(Dataset entries)
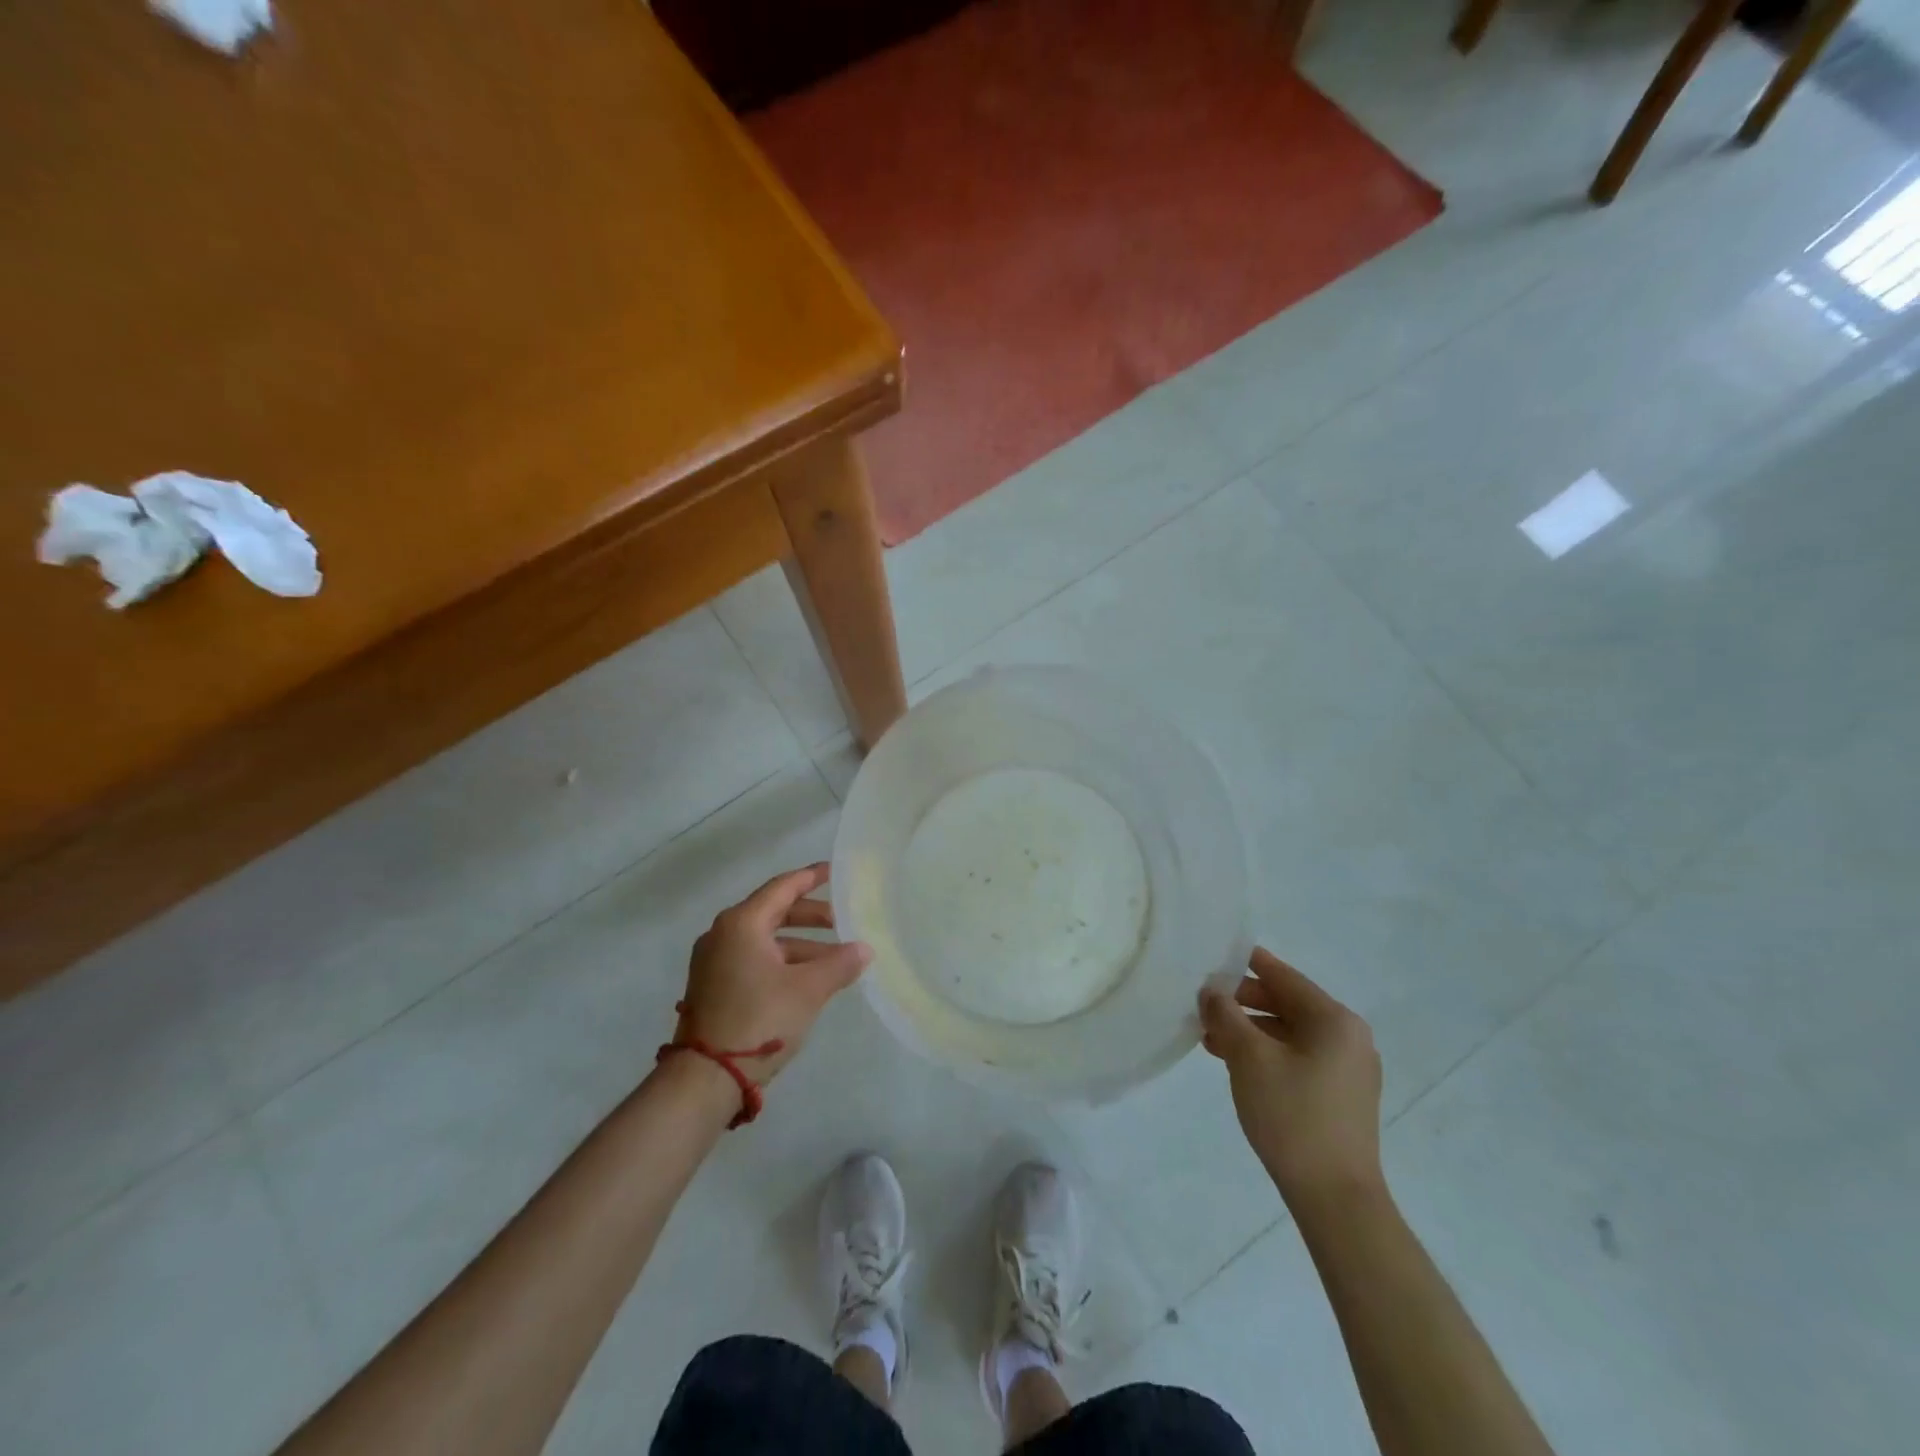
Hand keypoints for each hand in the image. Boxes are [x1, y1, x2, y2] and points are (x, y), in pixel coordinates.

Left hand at [675, 863, 871, 1084]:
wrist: (705, 1078)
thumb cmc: (759, 1019)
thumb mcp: (808, 990)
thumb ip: (840, 964)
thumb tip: (864, 949)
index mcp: (742, 923)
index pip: (783, 887)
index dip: (811, 877)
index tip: (834, 871)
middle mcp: (723, 934)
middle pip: (774, 912)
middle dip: (810, 916)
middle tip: (842, 921)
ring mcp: (714, 962)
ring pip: (765, 940)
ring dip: (800, 946)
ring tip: (835, 960)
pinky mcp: (713, 987)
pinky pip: (754, 960)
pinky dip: (782, 962)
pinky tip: (807, 981)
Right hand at [1199, 947, 1383, 1211]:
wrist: (1336, 1198)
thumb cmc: (1292, 1116)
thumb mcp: (1249, 1058)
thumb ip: (1226, 1015)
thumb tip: (1212, 992)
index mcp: (1334, 1020)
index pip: (1284, 977)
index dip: (1248, 964)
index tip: (1215, 956)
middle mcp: (1349, 1037)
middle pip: (1288, 1004)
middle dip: (1244, 1003)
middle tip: (1204, 1003)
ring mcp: (1349, 1070)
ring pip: (1290, 1034)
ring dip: (1251, 1031)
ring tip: (1210, 1037)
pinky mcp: (1342, 1097)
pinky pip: (1298, 1058)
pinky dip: (1267, 1054)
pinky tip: (1235, 1064)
(End Dataset entries)
§ **Activity**: Everything from the line with "thumb mcp: (808, 990)" through the last line of the material above should be echoed exactly, and nothing else.

§ **Response to the exercise**:
thumb mcp: (808, 990)
thumb ip: (840, 964)
thumb tip: (864, 949)
index mcp: (742, 923)
index pip: (783, 887)
index dip: (811, 877)
index tip: (834, 871)
middle mcp: (723, 934)
middle pip: (774, 912)
middle dip: (810, 916)
middle tip: (842, 921)
ring mcp: (714, 962)
ring pip: (765, 940)
ring dip: (800, 946)
ring tip: (835, 960)
pinky mcp: (713, 987)
pinky pip: (754, 960)
pinky dip: (782, 962)
pinky tip: (807, 981)
Right hand at [1199, 947, 1383, 1211]:
wrist: (1336, 1198)
thumb cmc: (1292, 1116)
thumb mcp: (1249, 1058)
thumb ip: (1226, 1015)
thumb tip: (1212, 992)
index mcp: (1334, 1020)
index pip: (1284, 977)
index dip: (1248, 964)
index tip: (1215, 956)
middle mcp: (1349, 1037)
middle pip: (1288, 1004)
middle dip: (1244, 1003)
middle tip: (1204, 1003)
ring mcp: (1349, 1070)
ring pip: (1290, 1034)
ring dip: (1251, 1031)
ring tip: (1210, 1037)
pinky mcp: (1342, 1097)
pinky pip: (1298, 1058)
pinky dip: (1267, 1054)
pinky tip: (1235, 1064)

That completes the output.